##### Text shown
Training the Mastermind (board-game) generation

Mike Loginov and Viv MacDonald explore the importance of management awareness of cyber-security in an organisation

Mike Loginov, CEO, Ascot Barclay
Mike Loginov, CEO, Ascot Barclay

Millions of pounds lost, brand integrity compromised;,and, potentially fatal, disruption of service -the cyber-threat is growing daily. Yet the March 2016 Policy Report from the IoD indicated that only 49 percent of companies provided cyber-security awareness training. For technical staff the laggardness of management confronting the cyber-threat can be disheartening. Not least because the influence senior managers have on the culture of an organisation is a crucial factor in whether or not cyber-security awareness runs throughout the whole organisation. It is worth wondering why “they” - the bosses, managers and executives don't seem to “get” it, despite countless examples of the consequences of being hacked or having data integrity compromised.

The average age of a manager in 2016 is approximately 45[1] and the average age of a FTSE 100 company director is 52.8. Academic research suggests that the technology prevalent during an individual's early 20's defines their technological generation. So, born in about 1971, graduated around 1993, what would be your technological norm? Microsoft Windows 3 came out in 1990; Mosaic in 1993 – the same year the Web made its debut. At the time many companies couldn't see the value of the Web apart from as a marketing tool. In the 'C' suite of leadership positions the chief executives, chief operating officers and the rest are that bit older – from an earlier technological generation. Of course their learning can, and will, have kept pace with developments in technology. But maybe those involved every day in cyber-security assume that business leaders' knowledge and understanding is as fresh and acute as theirs. It is not.
##########
##### Information provided
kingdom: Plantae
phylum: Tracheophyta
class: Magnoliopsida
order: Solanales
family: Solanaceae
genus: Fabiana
##########
To do:
[1] According to the article on management and cyber-security, what share of companies provided cyber-security awareness training, per the March 2016 IoD Policy Report?
[2] Carry on the article about management awareness of cyber-security, picking up after its final sentence.

Replies:
[1] 49 percent

[2]
Viv MacDonald, cyber-risk awareness leader, Ascot Barclay

For non-technical business leaders – children of the pre-web generation and digital immigrants – the mind-set required to appreciate and respond to the threats posed by cyber-security doesn't come naturally. It has to be learned. Put another way, the bestselling toy in 1973 – when many directors were 10 years old – was the Mastermind board-game where a 'code maker' arranged four coloured pegs in a pattern and the 'code breaker' has 12 goes to crack it. In 2015 the National Crime Agency suggested that the average age of a hacker was 17 – they were probably playing Call of Duty, Minecraft or Super Mario (which all came out in 2009) when they were 10.

Cyber-security specialists agree on the need to educate non-technical business leaders, but with only 49 percent actually providing training to their staff it appears the message is not getting through. One key development would be to ensure that management understands that cyber-security is not somehow an exclusive IT issue, it is a whole team issue. It is an issue that should matter from the receptionist, to customer services and, most importantly, to the main board. Viv MacDonald, cyber-security risk workshop lead at Ascot Barclay Group, states she is “not suggesting that the way to do this would be through gamification based on the Mastermind (board game).... rather that for the message to be embedded it should come in a context which is clearly relevant to senior (older) executives”.

Some accounts of the recent Panama Papers leak mention not just that the email servers had been compromised, but that there were configuration problems, inconsistent use of encryption and some outdated code. I know lots of senior directors who, at this point in the story, will have labelled it “IT's fault”, and also possibly something they simply can't imagine happening to them. However, if you asked them how keen they would be to have their accounts managed by Mossack Fonseca there might be a muttering about reputation and loss of confidence in a brand.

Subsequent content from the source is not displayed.